Por: Miguel Angel Amonzabel Gonzales / Investigador y analista socioeconómico
La inflación en Bolivia ha dejado de ser una amenaza latente para convertirse en una realidad cotidiana que golpea a millones de hogares. Solo en el primer trimestre de 2025, el índice general alcanzó un 5%, mientras que los precios de los alimentos subieron un 6,92%. Estos datos oficiales esconden un drama aún mayor: los productos básicos como la carne, el arroz, el aceite y los huevos han experimentado aumentos que, según estimaciones no oficiales, elevan la inflación real percibida entre un 25% y 30%. Esta presión ha desbordo las calles con cacerolazos y marchas, demandando a las autoridades locales y nacionales respuestas urgentes frente a la especulación.
A este escenario ya delicado se suma la escasez de hidrocarburos que se está volviendo una constante, que ha provocado filas interminables en estaciones de servicio y ha incrementado el malestar social. Las declaraciones del presidente de YPFB, quien admitió la falta de recursos para mantener la subvención de los combustibles, agravaron la incertidumbre. Esta crisis no es solo económica, sino también política y de confianza: la ciudadanía percibe que el gobierno no tiene un rumbo claro, y los mercados responden con más especulación, sobre todo en el mercado paralelo del dólar, donde la cotización ya supera los Bs. 13.20.
Cabe preguntarse si el Movimiento Al Socialismo (MAS), en sus casi dos décadas de gobierno, alguna vez tuvo un verdadero plan económico más allá de las consignas. Si bien desde 2006 impulsaron el llamado Modelo Económico Social Comunitario Productivo (MESCP), en la práctica este ha funcionado más como una narrativa política que como una estrategia estructurada. El crecimiento sostenido durante los primeros años se apoyó en un contexto internacional favorable —altos precios del gas, minería y la soya, demanda externa sostenida— pero no en reformas profundas.

> _DATOS REGISTRADOS_:
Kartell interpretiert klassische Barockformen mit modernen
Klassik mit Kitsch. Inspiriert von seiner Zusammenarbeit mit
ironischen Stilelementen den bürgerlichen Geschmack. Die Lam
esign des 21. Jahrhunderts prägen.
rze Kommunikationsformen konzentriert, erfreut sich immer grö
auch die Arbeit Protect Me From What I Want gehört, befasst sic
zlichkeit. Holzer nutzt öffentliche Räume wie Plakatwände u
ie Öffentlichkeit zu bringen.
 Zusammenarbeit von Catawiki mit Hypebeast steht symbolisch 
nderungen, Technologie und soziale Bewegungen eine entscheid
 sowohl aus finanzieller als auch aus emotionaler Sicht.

> _TAREAS POR REALIZAR_:
1. En el artículo sobre la inflación en Bolivia, ¿cuánto subieron los precios de los alimentos en el primer trimestre de 2025?
2. Reescribe el fragmento del artículo sobre la inflación en Bolivia comprendido entre "Por: Miguel Angel" y "a la especulación.", ambos incluidos, sustituyendo "hogares" por "familias".
3. Prosigue el artículo sobre la inflación en Bolivia a partir de su última oración.

> _RESPUESTAS NUMERADAS_:
1. Subieron un 6,92%.

2.
Por: Miguel Angel Amonzabel Gonzales / Investigador y analista socioeconómico
La inflación en Bolivia ha dejado de ser una amenaza latente para convertirse en una realidad cotidiana que golpea a millones de familias. Solo en el primer trimestre de 2025, el índice general alcanzó un 5%, mientras que los precios de los alimentos subieron un 6,92%. Estos datos oficiales esconden un drama aún mayor: los productos básicos como la carne, el arroz, el aceite y los huevos han experimentado aumentos que, según estimaciones no oficiales, elevan la inflación real percibida entre un 25% y 30%. Esta presión ha desbordo las calles con cacerolazos y marchas, demandando a las autoridades locales y nacionales respuestas urgentes frente a la especulación.

3.
La socióloga argentina Maristella Svampa definió esta fase como el tránsito del «Consenso de Washington» al «Consenso de los Commodities»: un modelo basado en el extractivismo, que permitió a gobiernos de izquierda sostener programas sociales sin alterar profundamente las estructuras económicas. El caso boliviano es emblemático. Se promovió una expansión del gasto público y se acumularon reservas internacionales, pero se descuidó la inversión en diversificación productiva, se ahondó la dependencia de los recursos naturales y se consolidó un aparato estatal más burocrático que eficiente.
Entre 2006 y 2014, Bolivia vivió un ciclo económico expansivo, impulsado por ingresos extraordinarios de la renta gasífera. Fue un periodo de auge visible en el crecimiento de la construcción, el alza del valor inmobiliario y el aumento del gasto público. Sin embargo, a partir de 2015, la caída de los precios internacionales y la menor capacidad exportadora redujeron significativamente esos ingresos. En lugar de aplicar ajustes o invertir en exploración para recuperar el potencial energético, el gobierno optó por cubrir el déficit recurriendo a reservas internacionales y endeudamiento.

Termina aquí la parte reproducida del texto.